### Exercise instructions
1. In the passage on Texas land grants, rewrite everything from "The vara is" down to "on each side.", substituting "square league" for "league".
2. Continue the passage on Texas land grants from the point at which it stops.
BEGIN Extract provided
The vara is the underlying linear unit — about 33.33 inches (~33⅓ inches). Survey field notes measure distances in varas. A league is 5,000 varas on each side; a labor is 1,000 varas on each side.

Republic of Texas and State Grants

After Texas independence in 1836, the Republic of Texas continued issuing land grants, often in leagues and labors — keeping the Spanish system in place to honor pre-independence patents and to maintain continuity. The Republic also issued grants for military service (bounty grants) and for settlement (headrights).

After statehood in 1845, the State of Texas issued additional grants under various land programs, including grants to Confederate veterans, frontier settlers, and the railroads (which is where Block & Section comes from — see Blocks and Sections).

The common thread across all Texas land grants — Spanish, Mexican, Republic, State — is that each one is named after its grantee and its polygon is defined by the original surveyor's field notes, not by a regular grid.
END Extract provided
BEGIN Supplied information
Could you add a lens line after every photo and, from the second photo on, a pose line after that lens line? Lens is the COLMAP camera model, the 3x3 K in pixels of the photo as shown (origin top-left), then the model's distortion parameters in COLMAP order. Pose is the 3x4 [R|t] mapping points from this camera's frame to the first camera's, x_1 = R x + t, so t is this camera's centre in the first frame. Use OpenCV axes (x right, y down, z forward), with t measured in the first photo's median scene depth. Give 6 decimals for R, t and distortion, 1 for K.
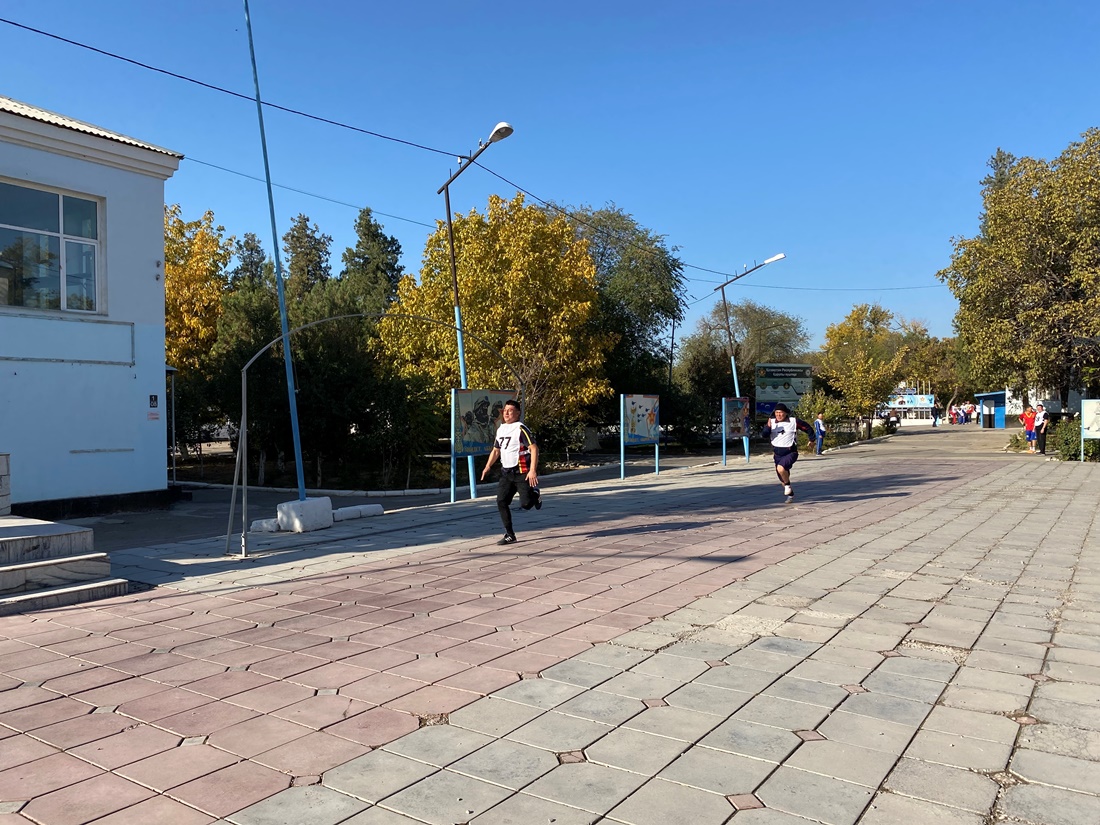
END Supplied information
### Answers to the exercises
1.
The vara is the underlying linear unit — about 33.33 inches (~33⅓ inches). Survey field notes measure distances in varas. A square league is 5,000 varas on each side; a labor is 1,000 varas on each side.

2.
How a Survey-Name Reference Looks

You will see survey-name references in several forms:

FormatExample
Surname + Survey + CountyJohn Smith Survey, Bexar County
Initials + Surname + Survey + CountyW. H. Jenkins Survey, Karnes County
Spanish name + Survey + CountyMaria de los Reyes Survey, Cameron County
Family name (no initials) + Survey + CountyLeón Survey, Cameron County
Survey + Abstract + County (when both are present)Sam Houston Survey, Abs. 321, Karnes County

The last form is common in deeds — the abstract number gives a GLO index reference, and the survey name confirms the original grantee.

Survey-Name in Deeds

A typical South Texas deed reads:

All of that certain tract or parcel of land out of the
W. H. Jenkins Survey, Abstract No. 198, Karnes County, Texas,
being more particularly described as follows: [metes and bounds calls]

The survey name and abstract identify the broader polygon; the metes-and-bounds calls describe the specific parcel within it. Conveyances are recorded in the county clerk's office, indexed by abstract number, but the survey name is the colloquial identifier most landmen and title agents actually use.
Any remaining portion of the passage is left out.